■ Texto a revisar ■
+---+

La bolsa española subió el jueves con fuerza y la presión sobre la deuda española se moderaba tras la nacionalización de Bankia, el cuarto banco del país, pero persisten las dudas sobre el futuro del sistema financiero.

La entrada del Estado en Bankia para garantizar su solvencia fue bien recibida por los mercados. También el opositor Partido Socialista apoyó la medida, pero exigió depurar las responsabilidades por lo ocurrido.

El presidente Mariano Rajoy no ha desvelado el contenido de las nuevas medidas que se plantearán el viernes, pero todo apunta a que se exigirán nuevas provisiones — reservas que los bancos guardan para afrontar posibles impagos — por valor de 30.000 millones de euros (38.890 millones de dólares).

"La banca española está asentada sobre un enorme ladrillo que no vale lo que aparece en el papel", dijo Javier Flores, de la Asociación Europea de Inversores Profesionales. "Hasta que no se defina cuál es el problema y se aborde directamente, seguiremos dando vueltas".

+---+

Entradas de datos guardadas:
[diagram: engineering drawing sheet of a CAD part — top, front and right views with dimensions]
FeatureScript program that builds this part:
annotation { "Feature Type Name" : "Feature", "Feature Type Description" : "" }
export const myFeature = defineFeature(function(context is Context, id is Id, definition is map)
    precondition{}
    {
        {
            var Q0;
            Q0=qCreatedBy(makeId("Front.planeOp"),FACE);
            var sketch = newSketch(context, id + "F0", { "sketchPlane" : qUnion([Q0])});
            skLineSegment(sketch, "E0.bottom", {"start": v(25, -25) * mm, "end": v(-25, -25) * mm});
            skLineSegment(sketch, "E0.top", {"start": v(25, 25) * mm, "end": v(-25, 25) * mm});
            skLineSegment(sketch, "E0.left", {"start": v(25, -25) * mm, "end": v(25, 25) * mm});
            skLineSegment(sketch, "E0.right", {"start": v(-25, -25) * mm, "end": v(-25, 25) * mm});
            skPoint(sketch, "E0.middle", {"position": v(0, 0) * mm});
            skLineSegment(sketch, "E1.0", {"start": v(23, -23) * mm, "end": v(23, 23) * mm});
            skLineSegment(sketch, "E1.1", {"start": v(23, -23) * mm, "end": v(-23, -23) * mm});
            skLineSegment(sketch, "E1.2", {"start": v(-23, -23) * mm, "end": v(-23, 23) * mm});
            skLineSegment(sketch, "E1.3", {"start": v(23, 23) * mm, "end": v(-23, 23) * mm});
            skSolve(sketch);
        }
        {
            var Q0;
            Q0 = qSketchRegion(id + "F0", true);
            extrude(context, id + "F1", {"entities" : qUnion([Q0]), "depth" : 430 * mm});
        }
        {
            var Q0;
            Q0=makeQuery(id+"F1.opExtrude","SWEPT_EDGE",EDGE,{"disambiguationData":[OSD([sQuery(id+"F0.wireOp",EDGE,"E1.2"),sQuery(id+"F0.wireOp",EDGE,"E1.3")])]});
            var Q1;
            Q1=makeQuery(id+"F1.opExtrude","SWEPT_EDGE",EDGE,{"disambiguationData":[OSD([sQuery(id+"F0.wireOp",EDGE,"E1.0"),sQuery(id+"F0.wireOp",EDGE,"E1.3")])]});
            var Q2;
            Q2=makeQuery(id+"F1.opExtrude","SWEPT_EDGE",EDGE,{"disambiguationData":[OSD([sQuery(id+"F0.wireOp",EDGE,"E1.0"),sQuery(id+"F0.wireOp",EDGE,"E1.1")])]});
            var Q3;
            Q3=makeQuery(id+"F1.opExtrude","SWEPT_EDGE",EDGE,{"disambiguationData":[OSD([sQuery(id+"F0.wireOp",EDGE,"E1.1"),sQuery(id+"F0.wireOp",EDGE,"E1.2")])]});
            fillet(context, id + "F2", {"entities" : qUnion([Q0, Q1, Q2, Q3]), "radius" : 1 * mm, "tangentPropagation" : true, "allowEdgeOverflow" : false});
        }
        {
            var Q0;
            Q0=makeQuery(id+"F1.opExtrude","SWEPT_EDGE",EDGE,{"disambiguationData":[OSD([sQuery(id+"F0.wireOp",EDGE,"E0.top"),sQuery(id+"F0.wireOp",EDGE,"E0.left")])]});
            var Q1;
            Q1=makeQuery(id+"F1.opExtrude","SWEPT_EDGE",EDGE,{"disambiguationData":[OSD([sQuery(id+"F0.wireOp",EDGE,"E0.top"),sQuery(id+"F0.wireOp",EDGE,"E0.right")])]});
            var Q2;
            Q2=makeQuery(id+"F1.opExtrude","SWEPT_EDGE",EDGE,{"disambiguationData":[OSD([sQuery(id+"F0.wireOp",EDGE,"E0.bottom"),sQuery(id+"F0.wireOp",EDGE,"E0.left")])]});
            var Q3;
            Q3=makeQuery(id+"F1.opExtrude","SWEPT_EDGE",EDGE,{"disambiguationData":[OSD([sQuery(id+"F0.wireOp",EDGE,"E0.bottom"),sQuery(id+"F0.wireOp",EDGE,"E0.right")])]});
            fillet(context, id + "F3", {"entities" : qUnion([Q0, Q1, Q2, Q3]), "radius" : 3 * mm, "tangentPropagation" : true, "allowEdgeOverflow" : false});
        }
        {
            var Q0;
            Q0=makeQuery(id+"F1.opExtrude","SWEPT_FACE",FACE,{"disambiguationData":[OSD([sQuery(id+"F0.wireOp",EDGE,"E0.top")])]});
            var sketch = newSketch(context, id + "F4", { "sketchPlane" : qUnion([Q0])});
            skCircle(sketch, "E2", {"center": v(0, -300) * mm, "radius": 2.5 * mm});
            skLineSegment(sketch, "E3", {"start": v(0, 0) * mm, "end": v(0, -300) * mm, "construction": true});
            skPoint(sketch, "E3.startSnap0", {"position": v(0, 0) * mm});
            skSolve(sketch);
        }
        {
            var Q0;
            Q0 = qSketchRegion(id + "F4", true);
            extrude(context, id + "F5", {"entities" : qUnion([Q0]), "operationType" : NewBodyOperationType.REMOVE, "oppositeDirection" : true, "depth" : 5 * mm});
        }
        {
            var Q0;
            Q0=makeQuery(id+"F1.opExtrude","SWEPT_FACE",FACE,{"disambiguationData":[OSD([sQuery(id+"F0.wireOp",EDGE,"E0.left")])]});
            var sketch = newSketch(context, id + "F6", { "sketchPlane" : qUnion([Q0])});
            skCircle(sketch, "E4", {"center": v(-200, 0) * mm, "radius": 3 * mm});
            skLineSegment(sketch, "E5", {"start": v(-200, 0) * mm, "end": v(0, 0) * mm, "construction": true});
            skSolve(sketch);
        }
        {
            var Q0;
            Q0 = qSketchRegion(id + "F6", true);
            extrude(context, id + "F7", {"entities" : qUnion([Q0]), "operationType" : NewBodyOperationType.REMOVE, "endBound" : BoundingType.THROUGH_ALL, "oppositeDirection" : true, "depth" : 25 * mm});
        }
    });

+---+

Prolonga el texto sobre la nacionalización de Bankia partiendo de la oración con la que termina.

■ Respuesta ■
El selectivo Ibex-35 de la bolsa de Madrid rebotó más de un 3% a media sesión, aunque Bankia mantuvo los números rojos por cuarta jornada consecutiva y cedió un 1%.

El rendimiento de los bonos españoles a 10 años se relajaba con respecto al día anterior, aunque permanecía en un peligroso 5,95%. Una tasa de interés sostenida cercana al 7% se considera insostenible para financiarse.

El gobierno comunicó la nacionalización en la noche del miércoles tras varios días de rumores sobre la salud de Bankia, que ha reconocido una exposición de 32.000 millones de euros (41.390 millones de dólares) en activos tóxicos vinculados en su mayoría al colapso del sector inmobiliario en el país ibérico.

Bankia será la octava entidad que pasa a controlar el Estado desde que estallara la crisis en 2008 y, sin duda, la más importante hasta la fecha. Cuenta con 10 millones de clientes en España y activos por valor de 340.000 millones de euros (440.435 millones de dólares).

El Ministerio de Economía garantizó los ahorros a todos los depositantes y dijo que aportará el capital que sea "estrictamente necesario" para realizar los saneamientos precisos.

"La intervención del gobierno no basta", explicó el profesor Robert Tornabell de la escuela negocios ESADE. "Será necesario que se vendan participaciones industriales, oficinas y todos los activos que tengan mercado".

Desde el inicio de la crisis, el Estado ha inyectado 114.000 millones de euros (147.780 millones de dólares) en su sistema bancario a través de diversos mecanismos, justo en un momento de políticas de austeridad y enormes sacrificios para reducir el déficit.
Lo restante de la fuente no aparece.